3. Psaume 11. — Parole de Dieu et phrases des hommes. — Le psaume est la plainte de l’homme au cœur noble en face du mal qu’il voit dans le monde : partout le péché, le mensonge, l’égoïsme. Alors le psalmiste se réfugie vers la seule chose qui soit vraie et noble : la parole de Dieu.
Seigneur, aide-moi, car il n’y a plus d’hommes pieux, plus de fidélité parmi les hommes.
Ils se disent des mensonges les uns aux autres, ils parlent avec des lèvres trompeuses et un cœur double.
Retranche, Seigneur, les lèvres trompeuses et les langues qui discourent avec jactance ;
Ils disent : “ Par notre langue nous sommes forts et nos lèvres sont à nous ; qui est notre maître ? ”

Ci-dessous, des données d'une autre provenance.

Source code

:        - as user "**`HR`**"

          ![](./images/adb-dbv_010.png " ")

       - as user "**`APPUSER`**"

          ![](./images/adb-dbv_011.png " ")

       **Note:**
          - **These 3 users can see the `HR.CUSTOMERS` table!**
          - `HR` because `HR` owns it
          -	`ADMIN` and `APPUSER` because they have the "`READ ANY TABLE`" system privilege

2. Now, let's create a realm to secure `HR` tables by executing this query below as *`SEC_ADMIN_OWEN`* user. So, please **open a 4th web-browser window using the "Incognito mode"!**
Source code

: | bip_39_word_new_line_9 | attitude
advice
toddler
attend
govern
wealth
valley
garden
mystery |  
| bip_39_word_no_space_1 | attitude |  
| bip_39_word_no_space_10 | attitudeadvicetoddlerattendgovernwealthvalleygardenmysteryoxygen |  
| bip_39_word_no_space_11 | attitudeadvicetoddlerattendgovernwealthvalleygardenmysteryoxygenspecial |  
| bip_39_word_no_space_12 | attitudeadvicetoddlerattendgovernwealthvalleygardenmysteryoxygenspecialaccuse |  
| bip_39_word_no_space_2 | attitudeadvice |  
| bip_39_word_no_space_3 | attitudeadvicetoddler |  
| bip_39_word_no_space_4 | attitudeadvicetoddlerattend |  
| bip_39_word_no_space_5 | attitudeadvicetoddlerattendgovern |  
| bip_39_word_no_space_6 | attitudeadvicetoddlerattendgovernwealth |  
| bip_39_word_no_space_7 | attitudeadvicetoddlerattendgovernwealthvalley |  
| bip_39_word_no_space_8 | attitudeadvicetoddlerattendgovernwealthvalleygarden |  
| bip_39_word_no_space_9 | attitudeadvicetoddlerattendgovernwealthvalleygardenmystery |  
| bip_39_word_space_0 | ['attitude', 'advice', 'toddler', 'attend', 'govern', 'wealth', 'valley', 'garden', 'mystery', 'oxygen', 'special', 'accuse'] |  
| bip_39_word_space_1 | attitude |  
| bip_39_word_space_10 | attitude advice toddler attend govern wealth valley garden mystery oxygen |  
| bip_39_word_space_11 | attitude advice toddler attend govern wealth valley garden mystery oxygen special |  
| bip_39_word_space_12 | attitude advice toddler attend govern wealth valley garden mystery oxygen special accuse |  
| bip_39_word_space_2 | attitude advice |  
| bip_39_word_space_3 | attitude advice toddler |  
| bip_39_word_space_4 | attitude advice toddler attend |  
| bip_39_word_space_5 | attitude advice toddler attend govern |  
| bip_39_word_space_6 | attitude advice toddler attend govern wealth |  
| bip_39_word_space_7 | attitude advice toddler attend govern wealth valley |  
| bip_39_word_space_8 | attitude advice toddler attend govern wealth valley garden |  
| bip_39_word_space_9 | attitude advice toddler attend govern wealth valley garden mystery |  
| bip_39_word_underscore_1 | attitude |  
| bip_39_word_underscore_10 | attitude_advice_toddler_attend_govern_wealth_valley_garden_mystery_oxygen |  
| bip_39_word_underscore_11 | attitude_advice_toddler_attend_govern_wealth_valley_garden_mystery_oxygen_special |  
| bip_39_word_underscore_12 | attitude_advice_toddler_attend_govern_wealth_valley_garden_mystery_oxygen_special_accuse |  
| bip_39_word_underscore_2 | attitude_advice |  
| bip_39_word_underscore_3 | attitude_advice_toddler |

“ A cause de l’oppression des affligés et du gémissement des pauvres, je me lève, dit le Seigneur.
J’aide tous ceux qui soupirent après le secours. ”
Les paroles du Seigneur sont des paroles pures, elles sont comme de l’argent éprouvé dans le feu, qui est passé au creuset, purifié sept fois.
Toi, Seigneur, tu nous garderas et nous protégeras à jamais contre cette génération.
Autour de nous les méchants se promènent avec arrogance et au milieu des hommes triomphe la bassesse.